Practice your “tell me about yourself.”

Chances are good that you’ve practiced your interview answers (repeatedly) well before this point—I’m sure you’ve got a story prepped for a time you made a mistake and learned from it, what you liked least about your last position, and even your spirit animal, just in case. But you should make sure you’ve got your “tell me about yourself” pitch down pat. Just about every interview will begin with that question because it’s a natural starting point—I’ve never been in an interview where the hiring manager walked in and immediately asked where I saw myself in five years. It’d be weird. So practice your “tell me about yourself” pitch—keep it short, sweet, and geared towards getting this position. That way, you’ll be able to start your interview off on the right foot and keep the momentum going until the end.

Reread your resume.

The other thing that’s probably going to happen in the interview tomorrow is people will pull facts and tidbits off your resume and ask you about them. It could be anything as general as, “Tell me about your role at your last position,” or as specific as to a request to describe a specific project you listed under a position. The hiring manager will definitely give your resume another glance before heading into the interview, so you should do the same so you are prepared.

Pick out your outfit.

I always find picking clothes stressful. And it’s even more stressful the morning of, when you realize that dress you feel confident in has a fancy new stain you didn’t notice before, and you have to leave in 20 minutes. Save yourself the panic—find your outfit the night before. I’d recommend choosing a “reliable” outfit: something you’ve worn before, that you know doesn’t have a trick zipper or a cuff that never lays flat. Check it for stains, pulled threads, etc., and go over it with an iron or steamer. Hang it up, and put aside everything that goes with it: shoes, stockings, jewelry, tie pin, whatever you need. Looking for the bits and bobs in the morning will just stress you out. Don’t do that to yourself.
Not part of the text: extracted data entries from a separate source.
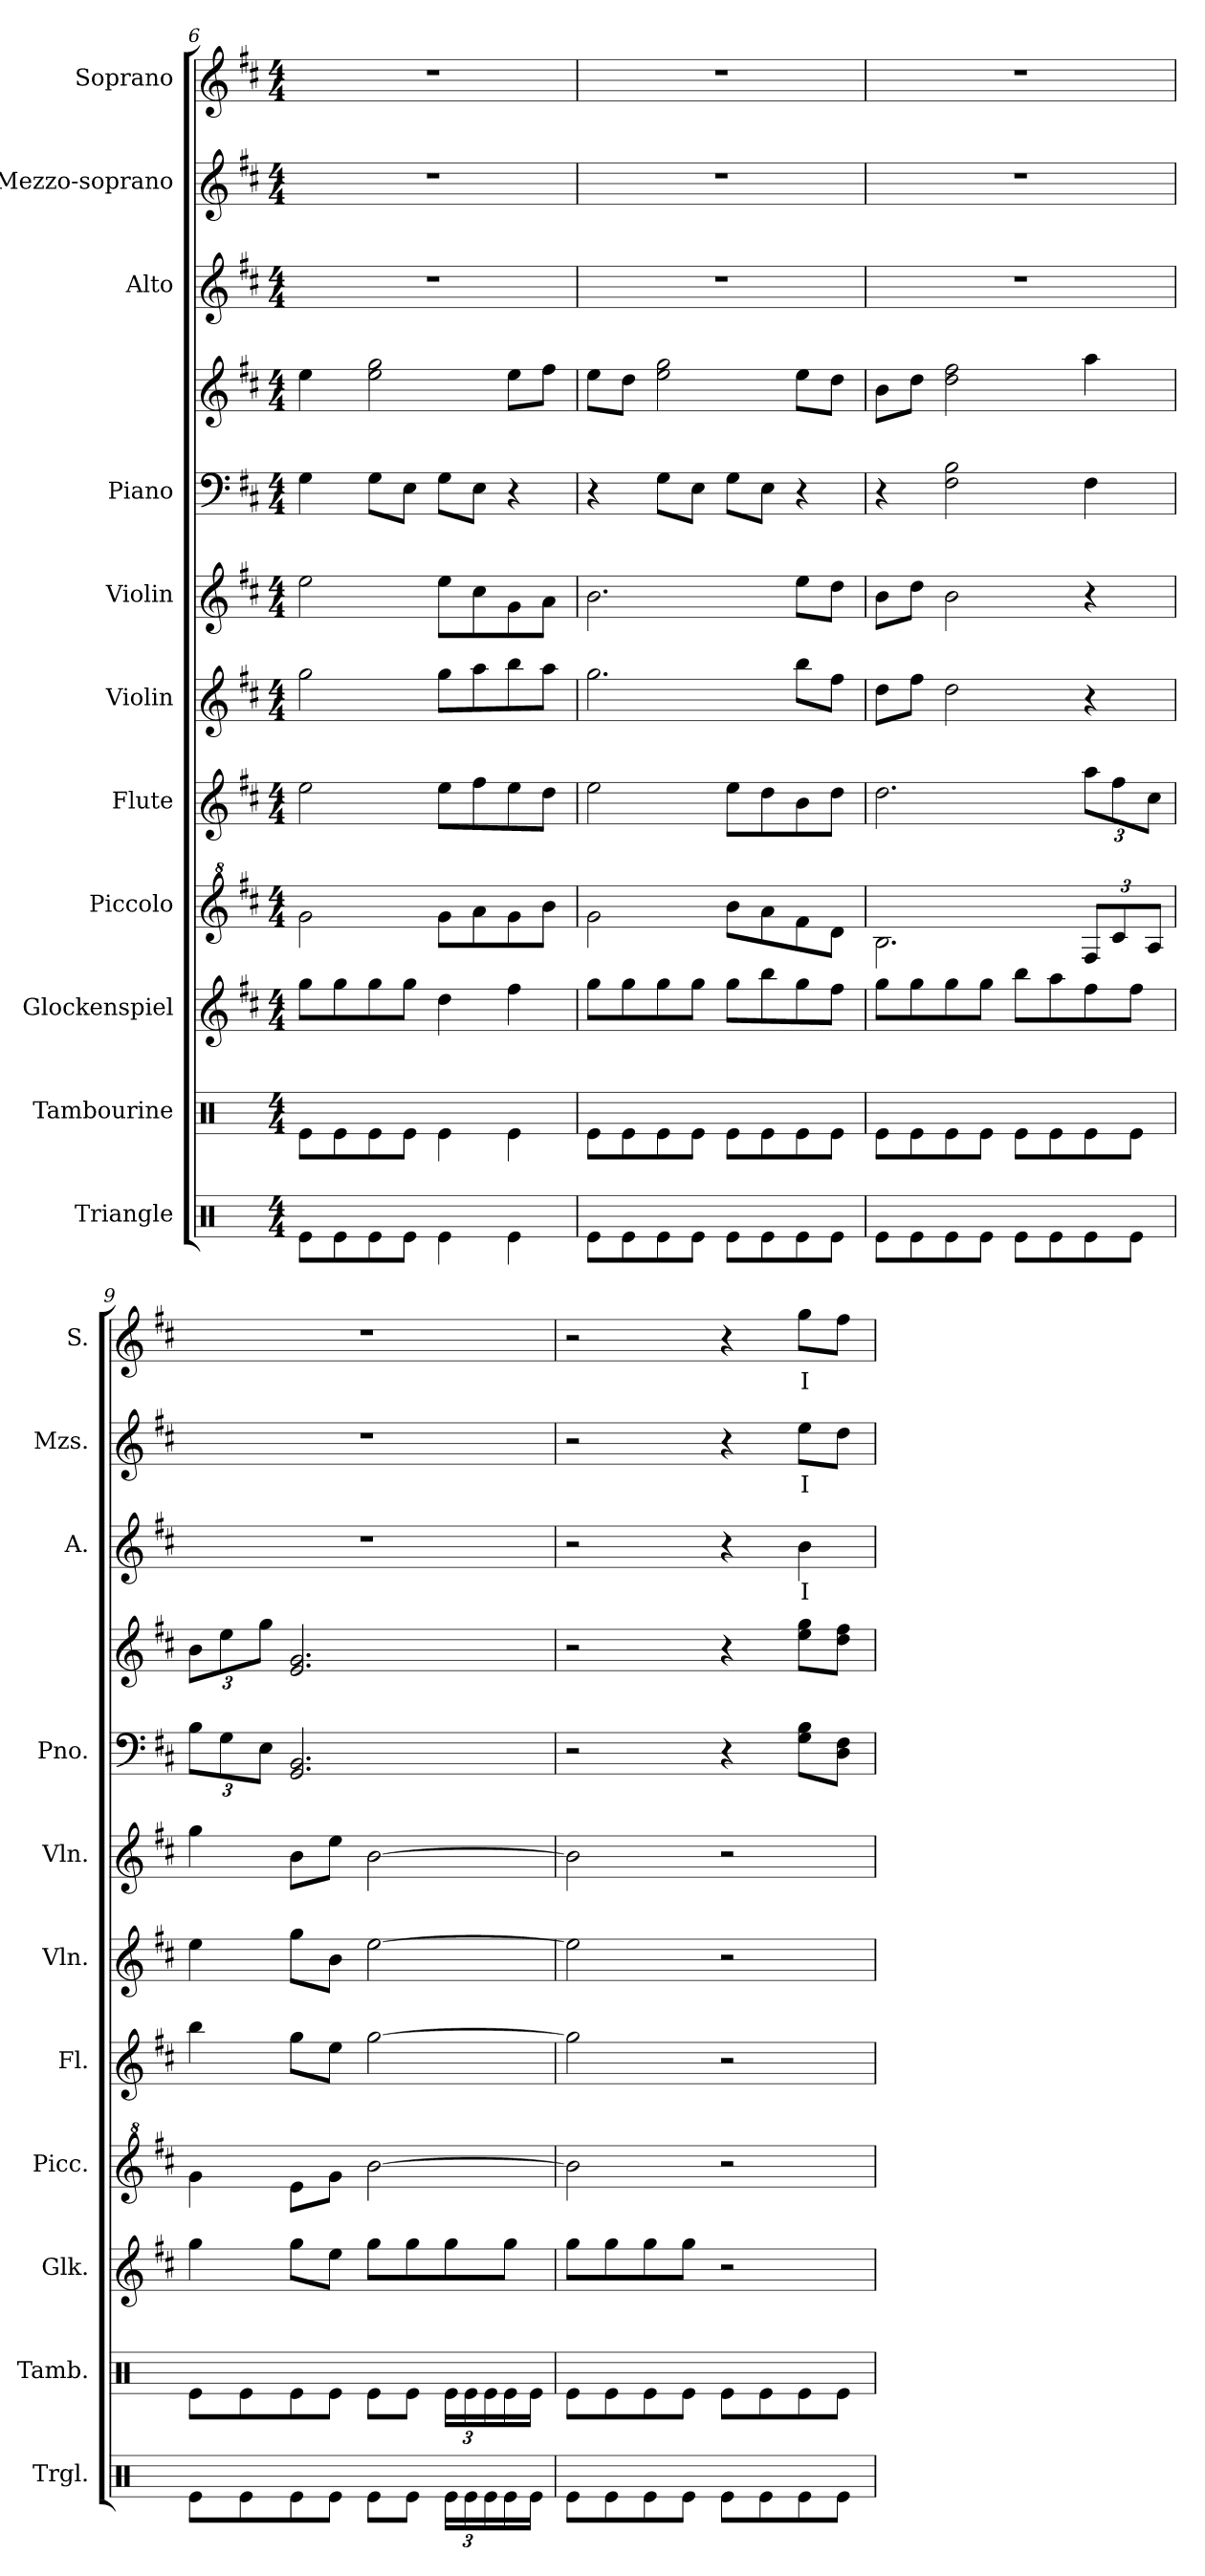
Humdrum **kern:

**kern	**kern	**kern	**kern	**kern	**kern	**kern	**kern	**kern	**kern	**text	**kern	**text	**kern	**text
*part11	*part10	*part9	*part8	*part7	*part6	*part5	*part4	*part4	*part3	*part3	*part2	*part2	*part1	*part1
*staff12	*staff11	*staff10	*staff9	*staff8	*staff7	*staff6	*staff5	*staff4	*staff3	*staff3	*staff2	*staff2	*staff1	*staff1
*I"Triangle	*I"Tambourine	*I"Glockenspiel	*I"Piccolo	*I"Flute	*I"Violin	*I"Violin	*I"Piano	*	*I"Alto	*	*I"Mezzo-soprano	*	*I"Soprano	*
*I'Trgl.	*I'Tamb.	*I'Glk.	*I'Picc.	*I'Fl.	*I'Vln.	*I'Vln.	*I'Pno.	*	*I'A.	*	*I'Mzs.	*	*I'S.	*
*clefX	*clefX	*clefG2	*clefG^2	*clefG2	*clefG2	*clefG2	*clefF4	*clefG2	*clefG2	*	*clefG2	*	*clefG2	*
*	*	*ITrd-14c-24	*ITrd-7c-12	*	*	*	*	*	*	*	*	*	*	*
*k[]	*k[]	*k[f#c#]	*k[f#c#]	*k[f#c#]	*k[f#c#]	*k[f#c#]	*k[f#c#]	*k[f#c#]	*k[f#c#]	*	*k[f#c#]	*	*k[f#c#]	*
*M4/4	*M4/4	*M4/4	*M4/4	*M4/4	*M4/4	*M4/4	*M4/4	*M4/4	*M4/4	*	*M4/4	*	*M4/4	*
=6	=6	=6	=6	=6	=6	=6	=6	=6	=6	=6	=6	=6	=6	=6
8Re\L	8Re\L	8gggg\L	2ggg\	2ee\	2gg\	2ee\	4G\	4ee\	1r	.	1r	.	1r	.
8Re\	8Re\	8gggg\	.	.	.	.	.	.	.	.	.	.	.	.
8Re\	8Re\	8gggg\	.	.	.	.	8G\L	2ee\ 2gg\	.	.	.	.	.	.
8Re\J	8Re\J	8gggg\J	.	.	.	.	8E\J	.	.	.	.	.	.	.
4Re\	4Re\	4dddd\	8ggg\L	8ee\L	8gg\L	8ee\L	8G\L	.	.	.	.	.	.	.
.	.	.	8aaa\	8ff#\	8aa\	8cc#\	8E\J	.	.	.	.	.	.	.
4Re\	4Re\	4ffff#\	8ggg\	8ee\	8bb\	8g\	4r	8ee\L	.	.	.	.	.	.
.	.	.	8bbb\J	8dd\J	8aa\J	8a\J	.	8ff#\J	.	.	.	.	.	.
=7	=7	=7	=7	=7	=7	=7	=7	=7	=7	=7	=7	=7	=7	=7
8Re\L	8Re\L	8gggg\L	2ggg\	2ee\	2.gg\	2.b\	4r	8ee\L	1r	.	1r	.	1r	.
8Re\	8Re\	8gggg\	.	.	.	.	.	8dd\J	.	.	.	.	.	.
8Re\	8Re\	8gggg\	.	.	.	.	8G\L	2ee\ 2gg\	.	.	.	.	.	.
8Re\J	8Re\J	8gggg\J	.	.	.	.	8E\J	.	.	.	.	.	.	.
8Re\L	8Re\L	8gggg\L	8bbb\L	8ee\L	.	.	8G\L	.	.	.	.	.	.	.
8Re\	8Re\	8bbbb\	8aaa\	8dd\	.	.	8E\J	.	.	.	.	.	.	.
8Re\	8Re\	8gggg\	8fff#\	8b\	8bb\L	8ee\L	4r	8ee\L	.	.	.	.	.	.
8Re\J	8Re\J	8ffff#\J	8ddd\J	8dd\J	8ff#\J	8dd\J	.	8dd\J	.	.	.	.	.	.
=8	=8	=8	=8	=8	=8	=8	=8	=8	=8	=8	=8	=8	=8	=8
8Re\L	8Re\L	8gggg\L	2.bb\	2.dd\	8dd\L	8b\L	4r	8b\L	1r	.	1r	.	1r	.
8Re\	8Re\	8gggg\	.	.	8ff#\J	8dd\J	.	8dd\J	.	.	.	.	.	.
8Re\	8Re\	8gggg\	.	.	2dd\	2b\	2F#\ 2B\	2dd\ 2ff#\	.	.	.	.	.	.
8Re\J	8Re\J	8gggg\J	.	.	.	.	.	.	.	.	.	.	.	.
8Re\L	8Re\L	8bbbb\L	.	.	.	.	.	.	.	.	.	.	.	.
8Re\	8Re\	8aaaa\	.	.	.	.	.	.	.	.	.	.	.	.
*	*	*	*Xbrackettup	*Xbrackettup	*	*	*	*	*	*	*	*	*	*
8Re\	8Re\	8ffff#\	12ff#/L	12aa\L	4r	4r	4F#\	4aa\	.	.	.	.	.	.
.	.	.	12ccc#/	12ff#\	.	.	.	.	.	.	.	.	.	.
8Re\J	8Re\J	8ffff#\J	.	.	.	.	.	.	.	.	.	.	.	.
.	.	.	12aa/J	12cc#\J	.	.	.	.	.	.	.	.	.	.
!!LO:PB:g=z
=9	=9	=9	=9	=9	=9	=9	=9	=9	=9	=9	=9	=9	=9	=9
*	*	*	*	*	*	*	*Xbrackettup	*Xbrackettup	*	*	*	*	*	*
8Re\L	8Re\L	4gggg\	4ggg\	4bb\	4ee\	4gg\	12B\L	12b\L	1r	.	1r	.	1r	.
.	.	.	.	.	.	.	12G\	12ee\	.	.	.	.	.	.
8Re\	8Re\	.	.	.	.	.	.	.	.	.	.	.	.	.
.	.	.	.	.	.	.	12E\J	12gg\J	.	.	.	.	.	.
8Re\	8Re\	8gggg\L	8eee\L	8gg\L	8gg\L	8b\L	2.GG/ 2.BB/	2.e/ 2.g/	.	.	.	.	.	.
8Re\J	8Re\J	8eeee\J	8ggg\J	8ee\J	8b\J	8ee\J	.	.	.	.	.	.	.	.
8Re\L	8Re\L	8gggg\L	[2bbb\	[2gg\	[2ee\	[2b\	.	.	.	.	.	.	.	.
8Re\J	8Re\J	8gggg\	.	.	.	.	.	.	.	.	.	.	.	.
*Xbrackettup	*Xbrackettup	*	*	*	*	*	*	*	*	*	*	*	*	*
24Re\LL	24Re\LL	8gggg\	.	.	.	.	.	.	.	.	.	.	.	.
24Re\	24Re\	.	.	.	.	.	.	.	.	.	.	.	.	.
24Re\	24Re\	.	.	.	.	.	.	.	.	.	.	.	.	.
16Re\	16Re\	8gggg\J	.	.	.	.	.	.	.	.	.	.	.	.
16Re\JJ	16Re\JJ	.	.	.	.	.	.	.	.	.	.	.	.	.
=10	=10	=10	=10	=10	=10	=10	=10	=10	=10	=10	=10	=10	=10	=10
8Re\L	8Re\L	8gggg\L	2bbb\]	2gg\]	2ee\]	2b\]	2r	2r	2r	.	2r	.	2r	.
8Re\	8Re\	8gggg\	.	.	.	.	.	.	.	.	.	.	.	.
8Re\	8Re\	8gggg\	.	.	.	.	.	.	.	.	.	.	.	.
8Re\J	8Re\J	8gggg\J	.	.	.	.	.	.	.	.	.	.	.	.
8Re\L	8Re\L	2r	2r	2r	2r	2r	4r	4r	4r	.	4r	.	4r	.
8Re\	8Re\	.	.	.	.	.	.	.	.	.	.	.	.	.
8Re\	8Re\	.	.	.	.	.	8G\ 8B\L	8ee\ 8gg\L	4b\	I	8ee\L	I	8gg\L	I
8Re\J	8Re\J	.	.	.	.	.	8D\ 8F#\J	8dd\ 8ff#\J	.	.	8dd\J	.	8ff#\J	.
=	=	=	=	=	=	=	=	=	=	=	=	=	=	=
*-	*-	*-	*-	*-	*-	*-	*-	*-	*-	*-	*-	*-	*-	*-
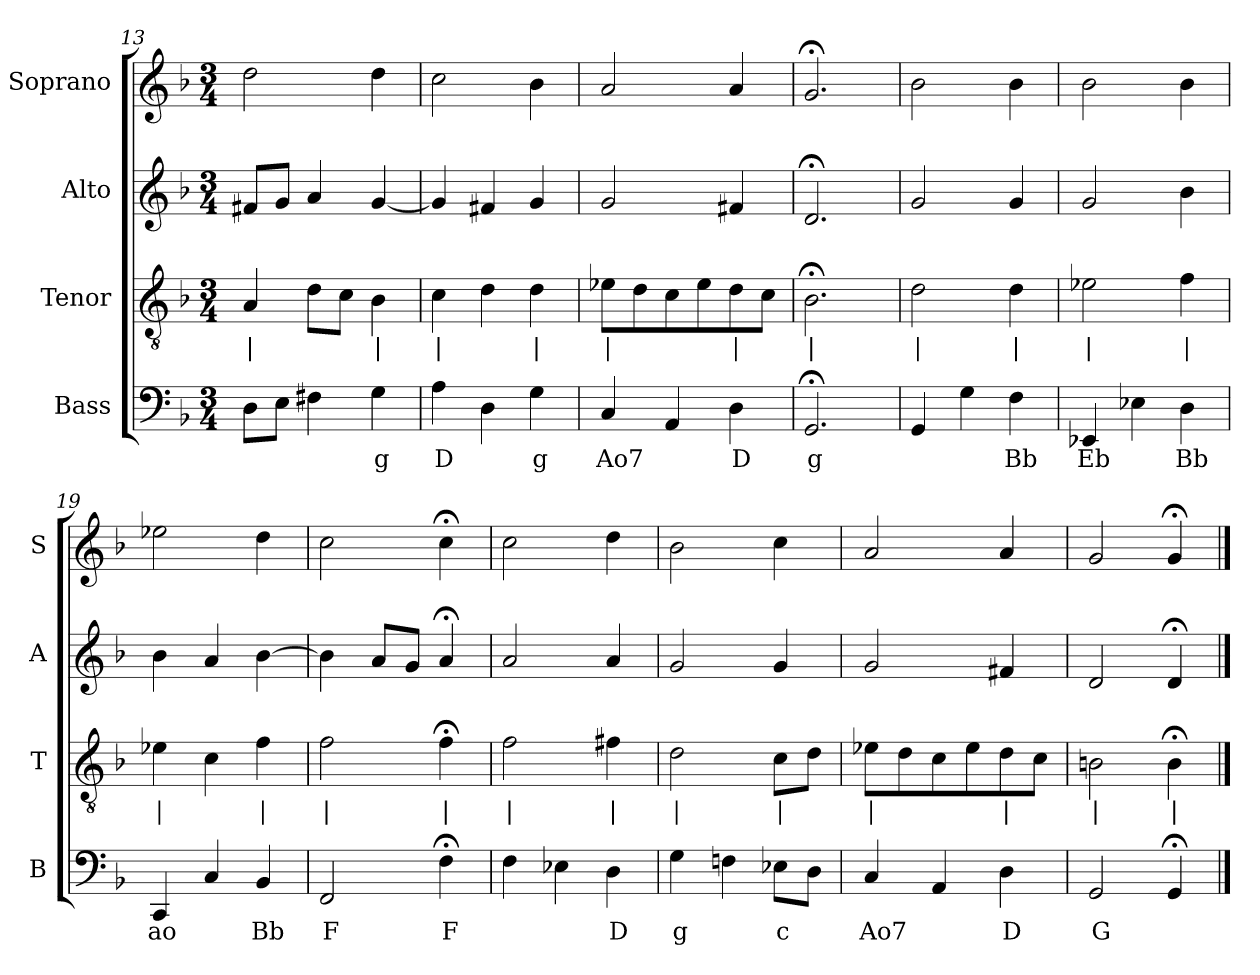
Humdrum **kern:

**kern	**text	**kern	**text	**kern	**kern
*part4	*part4	*part3	*part3	*part2	*part1
*staff4	*staff4	*staff3	*staff3	*staff2	*staff1
*I"Bass	*	*I"Tenor	*	*I"Alto	*I"Soprano
*I'B	*	*I'T	*	*I'A	*I'S
*clefF4	*	*clefGv2	*	*clefG2	*clefG2
*k[b-]	*	*k[b-]	*	*k[b-]	*k[b-]
*G:dor	*	*G:dor	*	*G:dor	*G:dor
*M3/4	*	*M3/4	*	*M3/4	*M3/4
=13	=13	=13	=13	=13	=13
8DL	.	4A	|	8f#XL	2dd
8EJ	.	.	.	8gJ	.
4F#X	.	8dL	.	4a	.
.	.	8cJ	.	.	.
4G	g	4B-	|	[4g	4dd
=14	=14	=14	=14	=14	=14
4A	D	4c	|	4g]	2cc
4D	.	4d	.	4f#X	.
4G	g	4d	|	4g	4b-
=15	=15	=15	=15	=15	=15
4C	Ao7	8e-XL	|	2g	2a
.	.	8d	.	.	.
4AA	.	8c	.	.	.
.	.	8e-	.	.	.
4D	D	8d	|	4f#X	4a
.	.	8cJ	.	.	.
=16	=16	=16	=16	=16	=16
2.GG;<	g	2.B-;<	|	2.d;<	2.g;<
=17	=17	=17	=17	=17	=17
4GG	.	2d	|	2g	2b-
4G	.	.	.	.	.
4F	Bb	4d	|	4g	4b-
=18	=18	=18	=18	=18	=18
4EE-X	Eb	2e-X	|	2g	2b-
4E-X	.	.	.	.	.
4D	Bb	4f	|	4b-	4b-
=19	=19	=19	=19	=19	=19
4CC	ao	4e-X	|	4b-	2ee-X
4C	.	4c	.	4a	.
4BB-	Bb	4f	|	[4b-	4dd
=20	=20	=20	=20	=20	=20
2FF	F	2f	|	4b-]	2cc
.	.	.	.	8aL	.
.	.	.	.	8gJ	.
4F;<	F	4f;<	|	4a;<	4cc;<
=21	=21	=21	=21	=21	=21
4F	.	2f	|	2a	2cc
4E-X	.	.	.	.	.
4D	D	4f#X	|	4a	4dd
=22	=22	=22	=22	=22	=22
4G	g	2d	|	2g	2b-
4Fn	.	.	.	.	.
8E-XL	c	8cL	|	4g	4cc
8DJ	.	8dJ	.	.	.
=23	=23	=23	=23	=23	=23
4C	Ao7	8e-XL	|	2g	2a
.	.	8d	.	.	.
4AA	.	8c	.	.	.
.	.	8e-	.	.	.
4D	D	8d	|	4f#X	4a
.	.	8cJ	.	.	.
=24	=24	=24	=24	=24	=24
2GG	G	2Bn	|	2d	2g
4GG;<	.	4B;<	|	4d;<	4g;<
==	==	==	==	==	==
*-	*-	*-	*-	*-	*-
Try and take your mind off it.

Sometimes the worst thing about an interview is that you’re always thinking about it. What if they ask about that six-month gap in my resume? What if I can’t find the building? What if I say something dumb? What if—? It’s not helpful. At a certain point, you’re just psyching yourself out. So once you feel reasonably prepared, try and get your mind off the interview. Go see a movie with a friend, read a book—whatever it is you have to do to stop thinking about it for an hour or two. Trust me, your nerves will thank you. You’ve done a ton of work prepping for this interview, and the best thing to do at the end of the night before is just to let go.

Get to sleep at a reasonable hour.

I know most bits of interview advice tell us to get to bed early. But here’s the thing: Our bodies are on a rhythm. Do you know what suddenly going to bed at 9:00 instead of your usual 11:00 is going to get you? Two hours of staring at your ceiling, stressing about how you’re going to oversleep and miss your interview. So I’m not advising that you stay up as long as you want, but don’t feel pressured to turn in at the same time the kids do. Sticking to your regular schedule as much as possible will keep you on an even keel, which is key to interview confidence. That said, if you’re the type to hit the sack around 4:00 a.m. … maybe go to bed early.

I’m certain that you’ve done an excellent job preparing for this interview. The goal at this point is simply not to let anxiety get to you and throw off your groove. Get out there and crush it—you’ve totally got this.